The kitchen is its pulsating heart, for the kitchen is where the women work. Family is the most important thing in a Lebanese person’s life, and everyone knows that there would be no family without these women. One stands by the old, cramped stove and another by the sink, cleaning the endless parade of dishes left behind by the elaborate preparation. A food processor whirs loudly, blending raw, fresh lamb with spices and cracked wheat to create kibbeh nayi. The women interrupt and talk over one another, arguing, and exchanging news about those who are absent from their domain.

One person is quiet.

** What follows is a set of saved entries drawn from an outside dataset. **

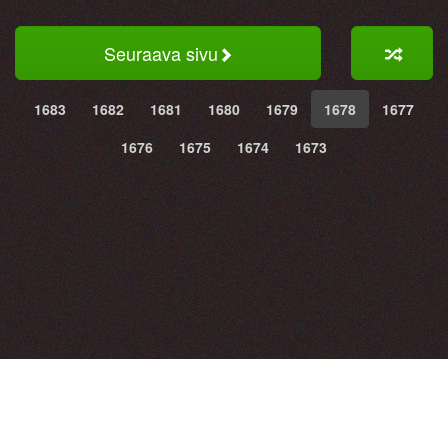
Seuraava sivu
1683
1682
1681
1680
1679
1678
1677
1676
1675
1674
1673
Hauskat kuvat ja vitsit. Hyvällä tuulella joka päivä!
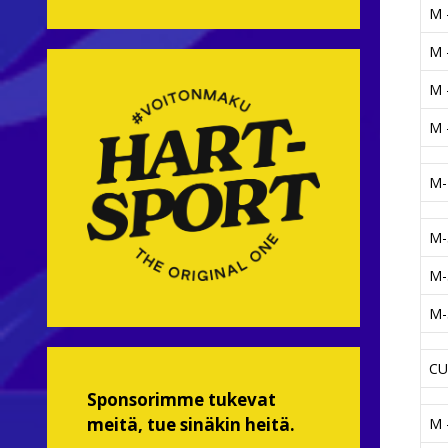
M -
M -
M -
M -
M-
M-
M-
M-
CU
Sponsorimme tukevat
meitä, tue sinäkin heitä.
M -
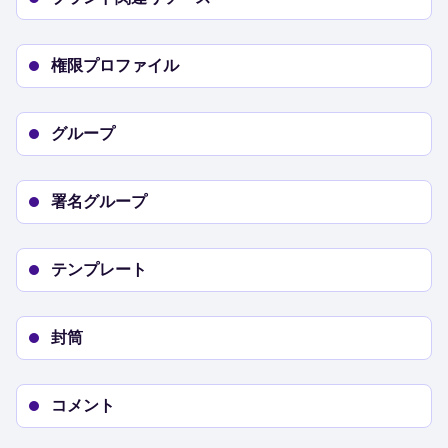
権限プロファイル
グループ
署名グループ
テンプレート
封筒
コメント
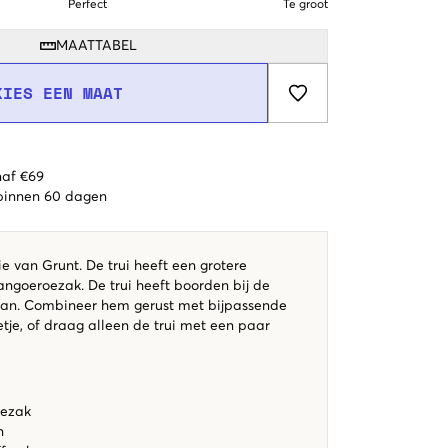
Perfect
Te groot
MAATTABEL
KIES EEN MAAT
naf €69
 binnen 60 dagen
e van Grunt. De trui heeft een grotere
ngoeroezak. De trui heeft boorden bij de
n. Combineer hem gerust met bijpassende
tje, of draag alleen de trui met een paar
ezak
n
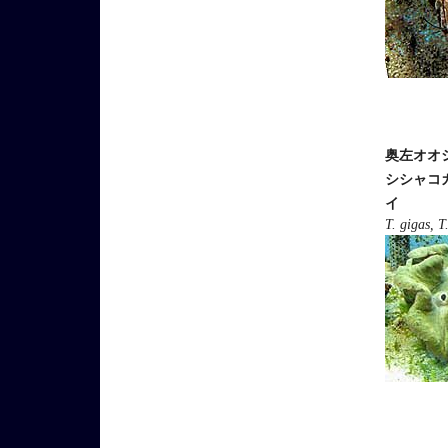
奥左オオ
シシャコ
イ
T. gigas, T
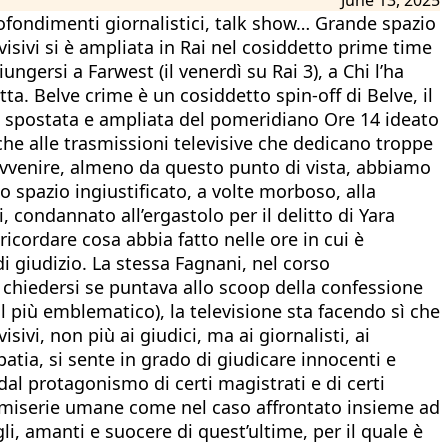
rofondimenti giornalistici, talk show… Grande spazio
evisivi si è ampliata in Rai nel cosiddetto prime time
ngersi a Farwest (il venerdì su Rai 3), a Chi l’ha
ta. Belve crime è un cosiddetto spin-off di Belve, il
e spostata e ampliata del pomeridiano Ore 14 ideato
iche alle trasmissioni televisive che dedicano troppe
 Avvenire, almeno da questo punto di vista, abbiamo
 spazio ingiustificato, a volte morboso, alla
 condannato all’ergastolo per il delitto di Yara
ricordare cosa abbia fatto nelle ore in cui è
i giudizio. La stessa Fagnani, nel corso
 da chiedersi se puntava allo scoop della confessione
il più emblematico), la televisione sta facendo sì che
sivi, non più ai giudici, ma ai giornalisti, ai
ipatia, si sente in grado di giudicare innocenti e
al protagonismo di certi magistrati e di certi
e miserie umane come nel caso affrontato insieme ad
li, amanti e suocere di quest’ultime, per il quale è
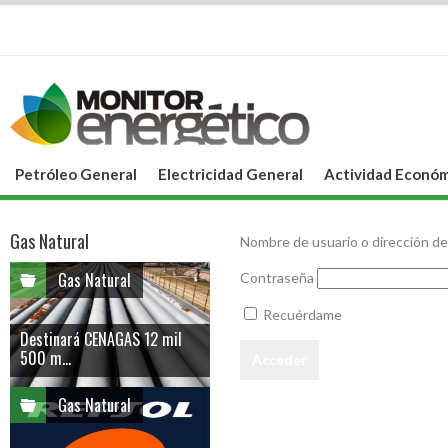
Petróleo General
Electricidad General
Actividad Económ
Gas Natural
Nombre de usuario o dirección de
Gas Natural
Contraseña
Recuérdame
Destinará CENAGAS 12 mil
500 m...
Gas Natural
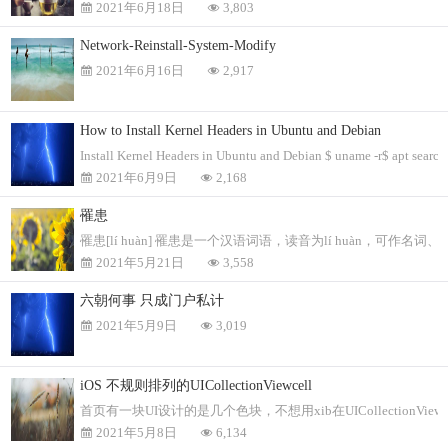
2021年6月18日
3,803
Network-Reinstall-System-Modify
2021年6月16日
2,917
How to Install Kernel Headers in Ubuntu and Debian
Install Kernel Headers in Ubuntu and Debian $ uname -r$ apt search 
2021年6月9日
2,168
罹患
罹患[lí huàn] 罹患是一个汉语词语，读音为lí huàn，
2021年5月21日
3,558
六朝何事 只成门户私计
2021年5月9日
3,019
iOS 不规则排列的UICollectionViewcell
首页有一块UI设计的是几个色块，不想用xib在UICollectionViewcel
2021年5月8日
6,134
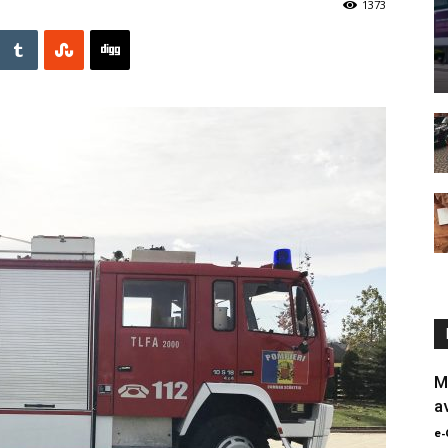
1373
M
a
e-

She is the oldest person there, and she sits instead of standing while she works. Her daughter helps her now that her hands are too arthritic to handle the knives and the herbs’ fine leaves as deftly as she used to. Her English is the most accented, her voice the softest. Every other woman in the room is a child, granddaughter or niece of hers. This is her house in more ways than one. Yesterday she was in the garden, painstakingly cutting swathes of parsley from its stalks, rinsing it, and laying it on a tea towel in the sun to dry for today’s tabouli. The previous day she spent in her kitchen, making a huge batch of baba ghanouj. That day, as she does today, she proffers her creations to those around her.

“Taste it,” she says, “what does it need?” She sometimes over-salts her food now, because her tastebuds have started to go, but the tabouli is perfect today. The finished meal is spread decadently over the table outside. Nobody asks for dishes to be passed to them — everyone reaches across one another. The lamb is crisp and richly browned on the outside, but succulently pink within. The air is pungent with garlic. The children eat first: grabbing kibbeh, tabouli, chicken, garlic sauce and skewers on their plastic plates and squirrelling them off to the smaller tables where they sit together.

The food-loving reader may care to know where they can eat such a meal now, and will be sorry to discover that banquets such as this will never happen again. Under today’s new management, however, the food is just as good and the gatherings equally noisy. The establishment has upsized to a modern house in Strathfield with granite-tiled floors and air conditioning. The garden is full of herbs and fruit trees, but there is no grapevine. The children are no longer children, and no old woman sits in the kitchen. The hurricane is less joyous without its sacred, quiet eye. The kitchen is still the centre, but no longer the heart.